It’s Not Just the Recession: The Budget Crisis and Washington State’s Structural Deficit

Report | July 1, 2003 | By Marilyn Watkins, Marilyn Watkins

Executive Summary

How fast should government and government spending grow? Do they need to grow at all?

These questions are an important part of the on-going debate over Washington state’s budget and tax system. In order for state services to meet the demands created by a changing economy and growing population, state revenues need to grow at the same rate as overall economic growth.

Until the mid-1990s, Washington’s state spending did grow along with the economy. Unfortunately, under Washington’s antiquated tax system, public revenues grow more slowly than the general economy unless tax rates are continually raised. For decades the legislature did periodically raise tax rates in order to keep up with demand for improvements in public education, transportation, and other state services. However, in the 1990s a series of people’s initiatives and legislative actions cut taxes. The economic boom of the 1990s generated sufficient public revenues to blunt the effects of those cuts at first. But the boom is over, and isn’t likely to return for any sustained period.

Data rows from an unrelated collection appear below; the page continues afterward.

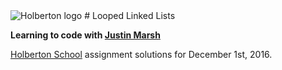 <img src="https://www.holbertonschool.com/assets/holberton-logo-1cc451260ca3cd297def53f2250a9794810667c7ca7b5fa5879a569a457bf16f.png" alt="Holberton logo">
# Looped Linked Lists

**Learning to code with [Justin Marsh](https://twitter.com/dogonthecircuit)**

[Holberton School](https://www.holbertonschool.com) assignment solutions for December 1st, 2016.
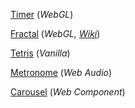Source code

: [Timer](https://xuu.github.io/subtle/timer.html)  (*WebGL*)

[Fractal](https://xuu.github.io/subtle/fractal.html)  (*WebGL, [Wiki](https://en.wikipedia.org/wiki/Julia_set)*)

[Tetris](https://xuu.github.io/subtle/tetris.html)  (*Vanilla*)

[Metronome](https://xuu.github.io/subtle/metronome.html)  (*Web Audio*)

[Carousel](https://xuu.github.io/subtle/carousel.html)  (*Web Component*)
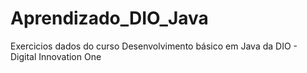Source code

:# Aprendizado_DIO_Java
Exercicios dados do curso Desenvolvimento básico em Java da DIO - Digital Innovation One
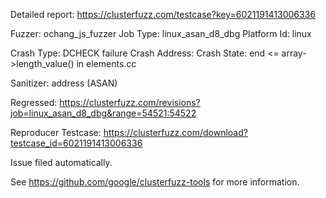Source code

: Detailed report: https://clusterfuzz.com/testcase?key=6021191413006336

Fuzzer: ochang_js_fuzzer
Job Type: linux_asan_d8_dbg
Platform Id: linux

Crash Type: DCHECK failure
Crash Address: 
Crash State:
  end <= array->length_value() in elements.cc
  
Sanitizer: address (ASAN)

Regressed: https://clusterfuzz.com/revisions?job=linux_asan_d8_dbg&range=54521:54522

Reproducer Testcase: https://clusterfuzz.com/download?testcase_id=6021191413006336

Issue filed automatically.

See https://github.com/google/clusterfuzz-tools for more information.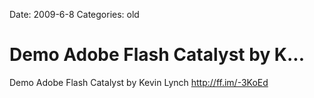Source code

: Date: 2009-6-8
Categories: old

# Demo Adobe Flash Catalyst by K...

Demo Adobe Flash Catalyst by Kevin Lynch <a href="http://ff.im/-3KoEd" rel="nofollow">http://ff.im/-3KoEd</a>
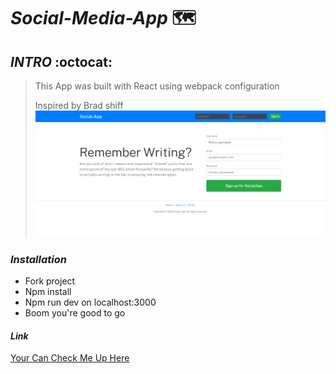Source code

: # ***_Social-Media-App_*** 🗺

## **_INTRO_**  :octocat:

>This App was built with React using webpack configuration
>
> Inspired by Brad shiff
![Screenshot](img/Screenshot.png)

### **_Installation_**

+ Fork project
+ Npm install
+ Npm run dev on localhost:3000
+ Boom you're good to go

#### _Link_

[Your Can Check Me Up Here](https://social-media-app-gh.netlify.app/)

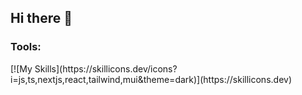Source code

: ## Hi there 👋

<!--
**1ndypoland/1ndypoland** is a ✨ _special_ ✨ repository because its `README.md` (this file) appears on your GitHub profile.

Here are some ideas to get you started:

- 🔭 I’m currently working on ...
- 🌱 I’m currently learning ...
- 👯 I’m looking to collaborate on ...
- 🤔 I’m looking for help with ...
- 💬 Ask me about ...
- 📫 How to reach me: ...
- 😄 Pronouns: ...
- ⚡ Fun fact: ...
-->

<h3 align="left">Tools:</h3>
[![My Skills](https://skillicons.dev/icons?i=js,ts,nextjs,react,tailwind,mui&theme=dark)](https://skillicons.dev)
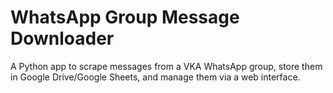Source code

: # WhatsApp Group Message Downloader
A Python app to scrape messages from a VKA WhatsApp group, store them in Google Drive/Google Sheets, and manage them via a web interface.
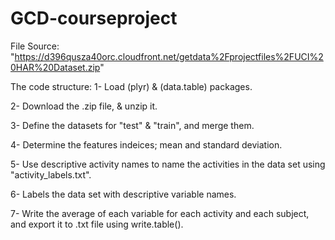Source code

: # GCD-courseproject
File Source: "https://d396qusza40orc.cloudfront.net/getdata%2Fprojectfiles%2FUCI%20HAR%20Dataset.zip"

The code structure:
1- Load (plyr) & (data.table) packages.

2- Download the .zip file, & unzip it.

3- Define the datasets for "test" & "train", and merge them.

4- Determine the features indeices; mean and standard deviation.

5- Use descriptive activity names to name the activities in the data set using "activity_labels.txt".

6- Labels the data set with descriptive variable names.

7- Write the average of each variable for each activity and each subject, and export it to .txt file using write.table().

The national economic downturn that began in 2001 has hit the Pacific Northwest particularly hard and has been a major factor in large deficits in the state budget. Almost every state in the country is faced with similar deficits in 2003. However, unlike most other states, Washington’s financial problems will remain even when our economy is flourishing again, because our tax system is so out of step with the 21st century economy. Washington residents will face a continuing struggle to find sufficient public revenues to fund the level and quality of government services they want and need – unless we bite the bullet and reform our tax structure.

At the root of Washington’s long-term budget problem is the heavy reliance on a retail sales tax on goods, a part of our economy that is shrinking. As the 2002 Washington Tax Structure Study Committee headed by William Gates, Sr. also concluded, Washington state needs to expand the tax base to fit the 21st century economy, particularly by:

  1. extending the sales tax to areas of the economy that are growing, that is services; and
  2. adding a new source of revenue to our overall system that can be expected to keep pace with general economic growth. Since personal income grows at the same rate as the economy, a personal income tax would best fill this need.

These reforms would also improve Washington’s tax system by making it fairer, distributing tax paying responsibilities more equitably among state residents.